/suffix_array

suffix array construction and searching algorithms for in-memory binary data.

Primary LanguageRustMIT LicenseMIT

Suffix array

Suffix array construction and searching algorithms for in-memory binary data.

To index plain texts, burntsushi's suffix featuring utf-8 support is a better choice.

This crate uses the Amos Wenger's C bindings to Yuta Mori's dissufsort to construct suffix array, which is the fastest known suffix array construction algorithm (SACA) running in single thread that uses merely O(1) additional workspace.

In addition, I have implemented the space-efficient parallel SACA pSACAK in a separate crate. For now, it has not been thoroughly benchmarked as well as optimized.

TODO

  • Benchmark using Pizza&Chili Corpus.

  • Rewrite the benchmarks.

  • Speed up searching by LCP array, a.k.a. construct enhanced suffix array (ESA). There are two major classes of LCP array construction algorithms (LACA): The first class produces LCP array from suffix array. AFAIK, these LACAs have to allocate additional auxiliary arrays (such as ISA, PLCP, and BWT) to construct the LCP array. The second class constructs the suffix array together with its LCP array. They are fast and space-efficient but require sophisticated modifications on kind of SACAs based on induce copying (such as sais-lite, saca-k, and divsufsort). This crate would not provide ESA support until I figure out a proper way to implement it.

  • Speed up searching by bucket pointers, inspired by this paper (which uses a trie as index, interleaved arrays and text fingerprints to improve locality for ESA searching on disk). See SuffixArray::enable_buckets().

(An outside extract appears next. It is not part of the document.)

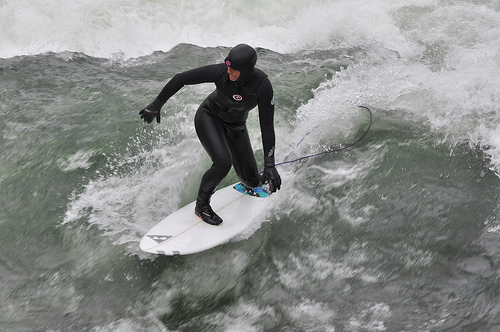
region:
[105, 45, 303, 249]
a person riding on a surfboard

  • Add compressed suffix array (CSA) support. CSA safcrificed the speed quite a lot to gain some space efficiency, which is not that necessary.

  • Serialization/deserialization. Enable the optional pack feature to use those APIs. This feature is based on Paul Masurel's bitpacking.

  • Rewrite suffix array construction algorithm. Currently, this crate uses dissufsort to construct all the suffix arrays.

  • Look into other one's efforts on improving libdivsufsort and multikey quick sort: 1, 2, and 3.